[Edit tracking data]
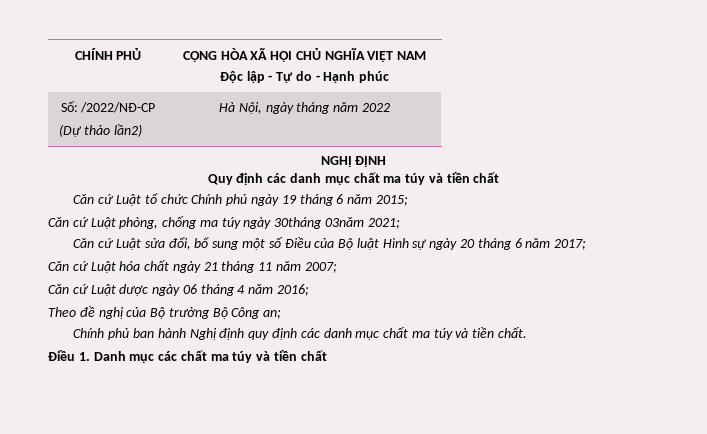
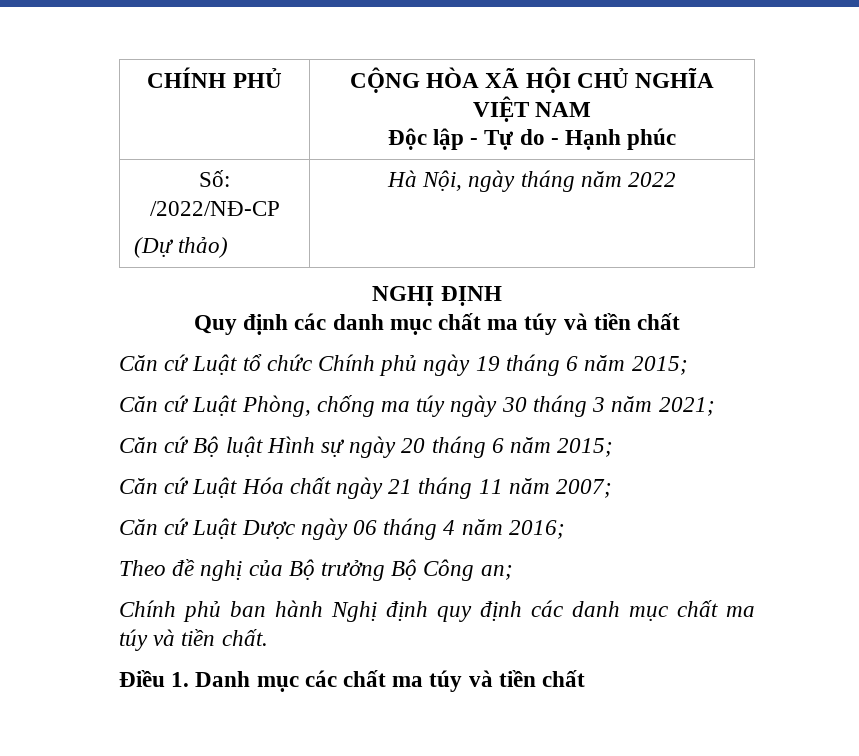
[83,124,142,137] thảo lần2) -> [177,237,228,258] thảo)
[119,217,159,229] phòng, -> [241,395,311,417] Phòng,
[274,217,365,229] 30tháng 03năm -> [501,395,653,417] 30 tháng 3 năm
[116,237,335,250] Luật sửa đổi, bổ sung một số Điều của -> (190, 444) none
[554,239,587,250] [48,261,141,273] 2017; // Căn cứ Luật hóa -> [557,438,614,457] [119,477,284,498] 2015; // Căn cứ Luật Hóa
[119,284,149,296] dược -> [241,520,295,539] Dược

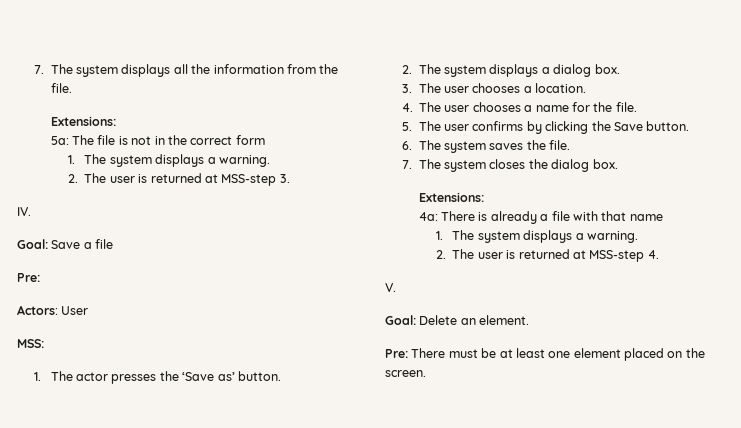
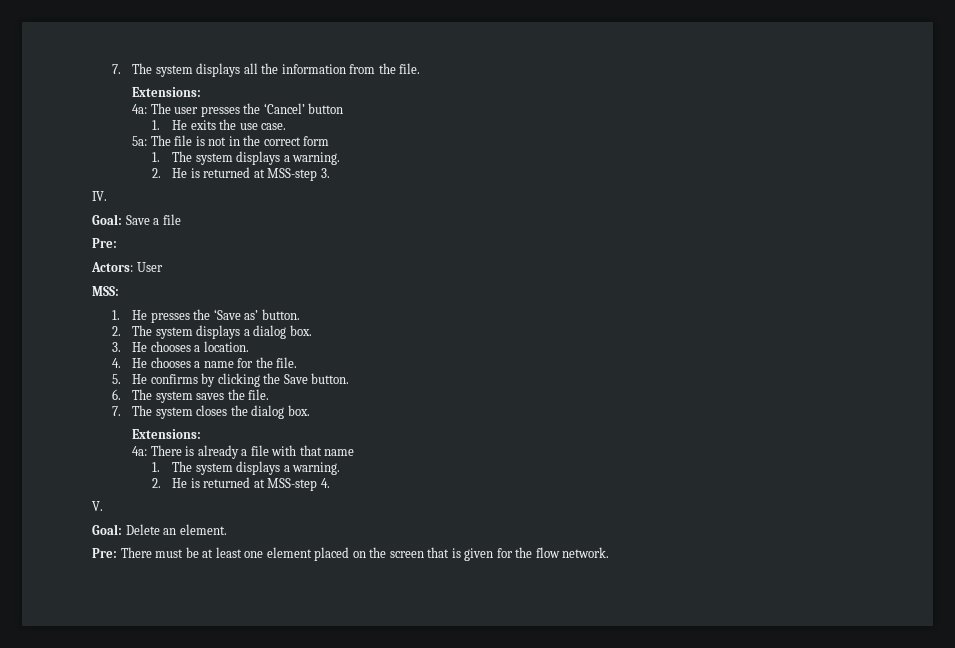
(116, 121) none -> [131,103,344,117] [151,119,287,130] // 4a: The user presses the ‘Cancel’ button // 1. He exits the use case.
[84,173,135,183] The user -> [171,168,187,178] He
[50,371,109,381] The actor -> [131,310,147,320] He
[418,83,470,93] The user -> [131,342,147,352] He
[419,102,470,112] The user -> [131,358,147,368] He
[418,121,470,131] The user -> [131,374,147,384] He
[452,249,503,259] The user -> [171,478,187,488] He
[385,370,426,377] screen. -> [389,547,610,561] screen that is given for the flow network.

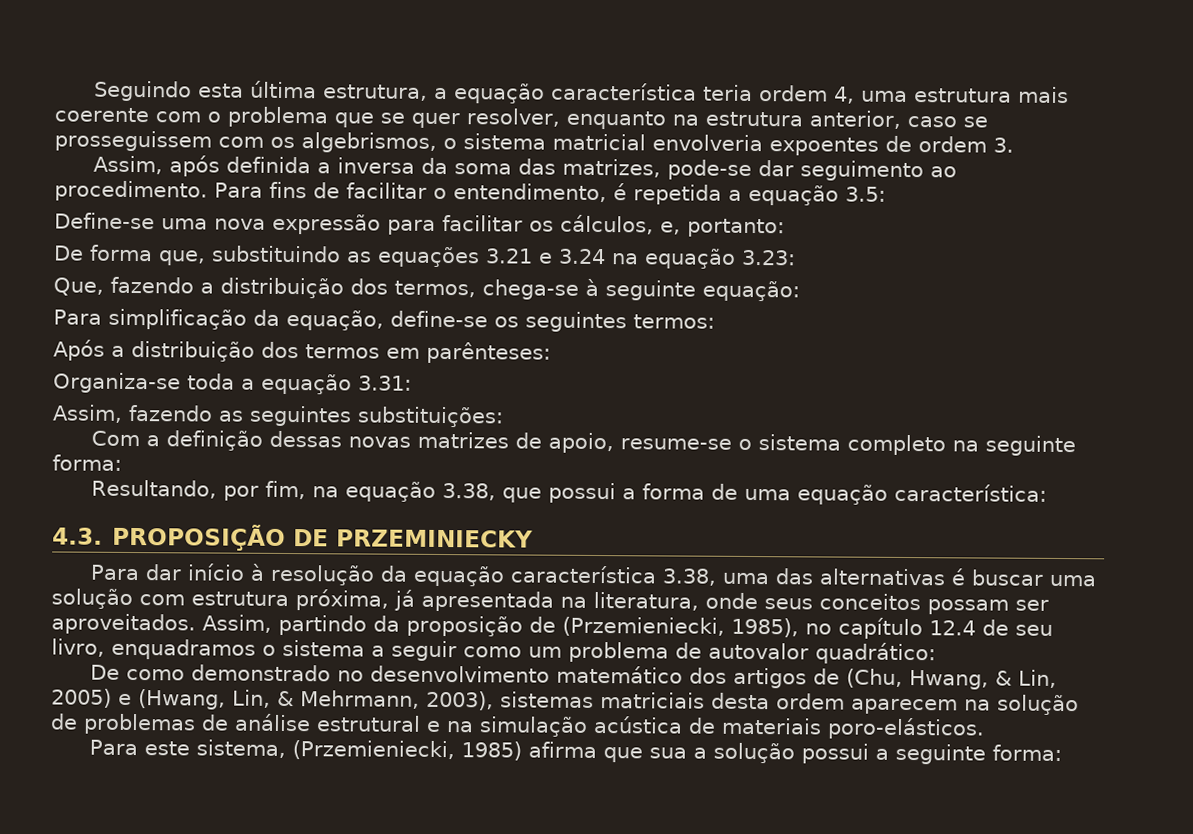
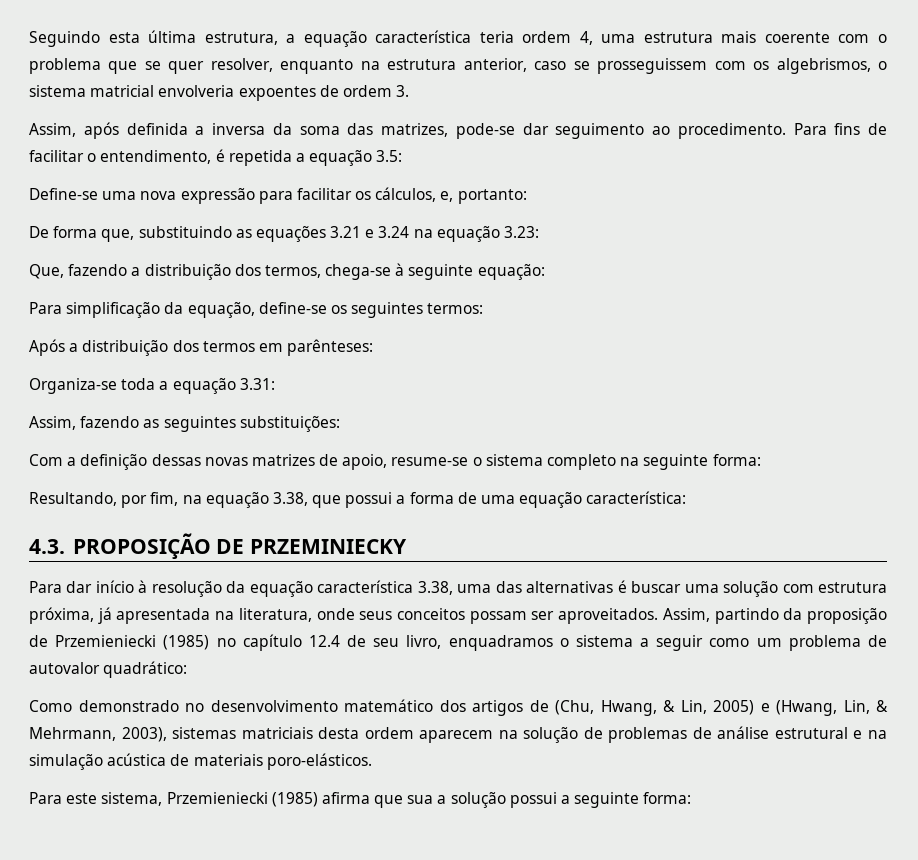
[562,616,799,638] (Przemieniecki, 1985), -> [55,635,210,650] Przemieniecki (1985)
[89,664,185,681] De como -> [29,700,72,712] Como
[291,740,522,761] (Przemieniecki, 1985) -> [166,792,318,807] Przemieniecki (1985)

__WHAT TO DO__. Set the records down again precisely, skipping every image.

__EXERCISE OUTPUT__.
[83,124,142,137] thảo lần2) -> [177,237,228,258] thảo)
[119,217,159,229] phòng, -> [241,395,311,417] Phòng,
[274,217,365,229] 30tháng 03năm -> [501,395,653,417] 30 tháng 3 năm
[116,237,335,250] Luật sửa đổi, bổ sung một số Điều của -> (190, 444) none
[554,239,587,250] [48,261,141,273] 2017; // Căn cứ Luật hóa -> [557,438,614,457] [119,477,284,498] 2015; // Căn cứ Luật Hóa
[119,284,149,296] dược -> [241,520,295,539] Dược

(116, 121) none -> [131,103,344,117] [151,119,287,130] // 4a: The user presses the ‘Cancel’ button // 1. He exits the use case.
[84,173,135,183] The user -> [171,168,187,178] He
[50,371,109,381] The actor -> [131,310,147,320] He
[418,83,470,93] The user -> [131,342,147,352] He
[419,102,470,112] The user -> [131,358,147,368] He
[418,121,470,131] The user -> [131,374,147,384] He
[452,249,503,259] The user -> [171,478,187,488] He
[385,370,426,377] screen. -> [389,547,610,561] screen that is given for the flow network.

[562,616,799,638] (Przemieniecki, 1985), -> [55,635,210,650] Przemieniecki (1985)
[89,664,185,681] De como -> [29,700,72,712] Como
[291,740,522,761] (Przemieniecki, 1985) -> [166,792,318,807] Przemieniecki (1985)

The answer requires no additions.